TASK TO COMPLETE | In full and exactly, reproduce the entries below, but omit the pictures.

:: SUPPLIED ENTRIES ::

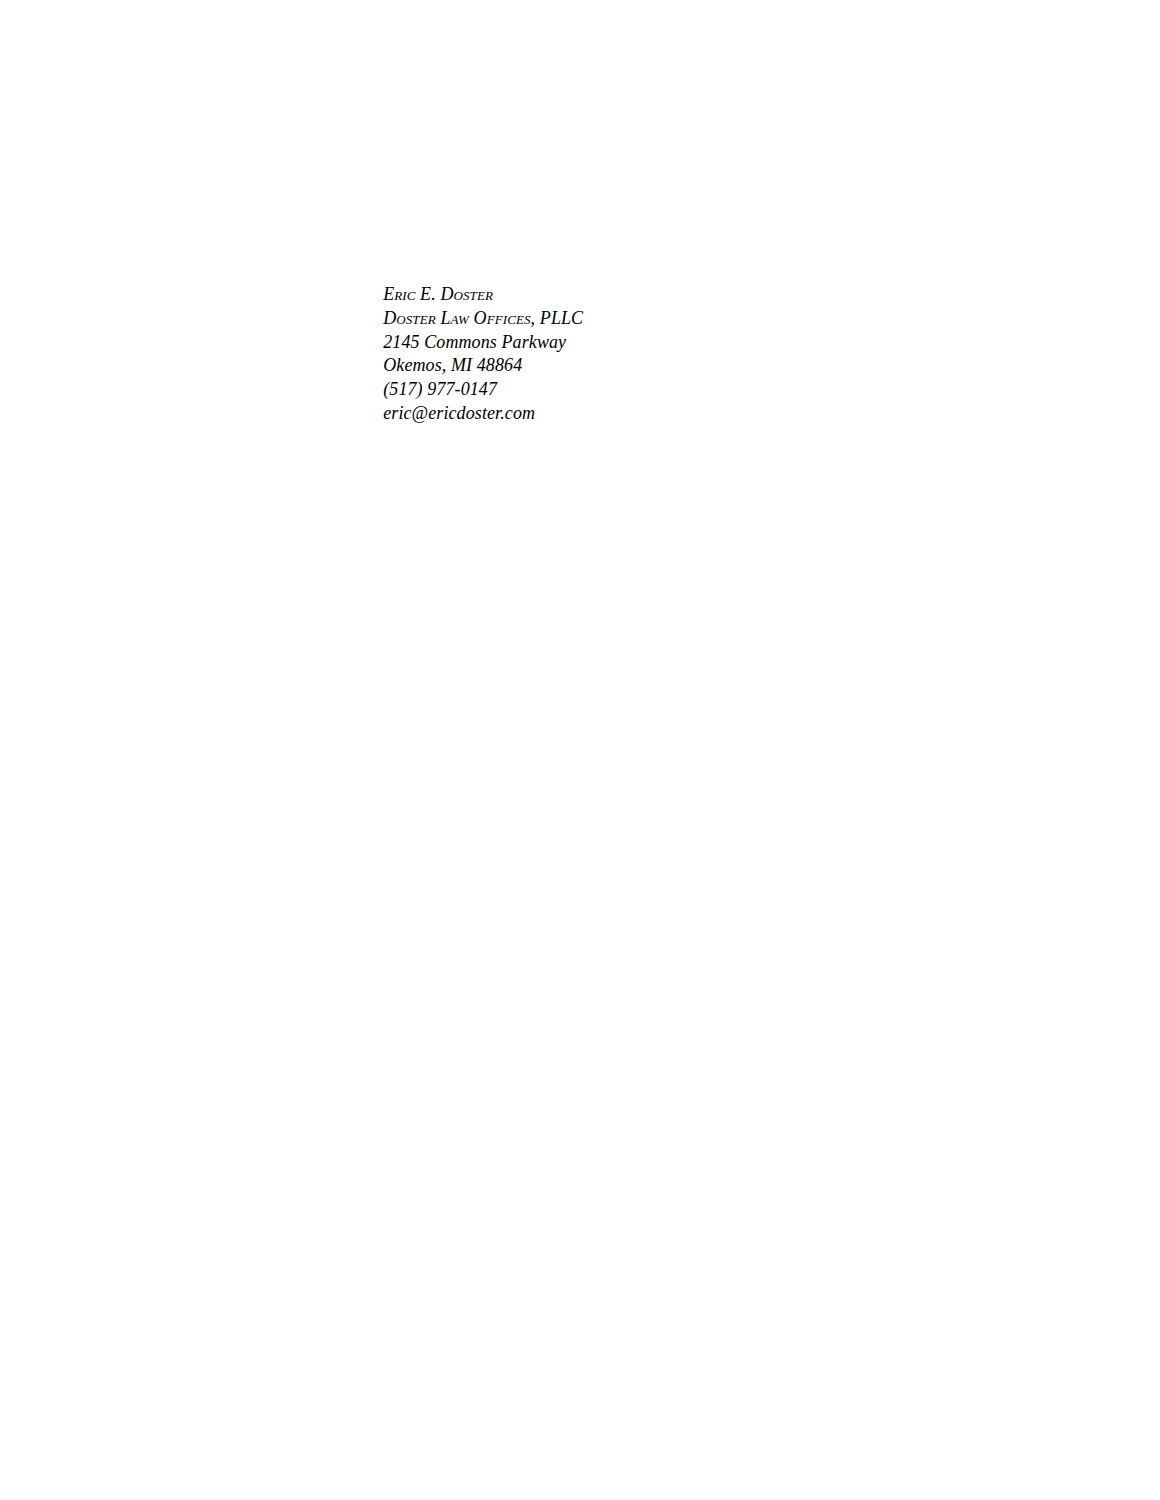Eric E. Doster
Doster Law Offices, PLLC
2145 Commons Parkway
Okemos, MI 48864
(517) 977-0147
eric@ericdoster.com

:::

TASK RESPONSE |
Eric E. Doster
Doster Law Offices, PLLC
2145 Commons Parkway
Okemos, MI 48864
(517) 977-0147
eric@ericdoster.com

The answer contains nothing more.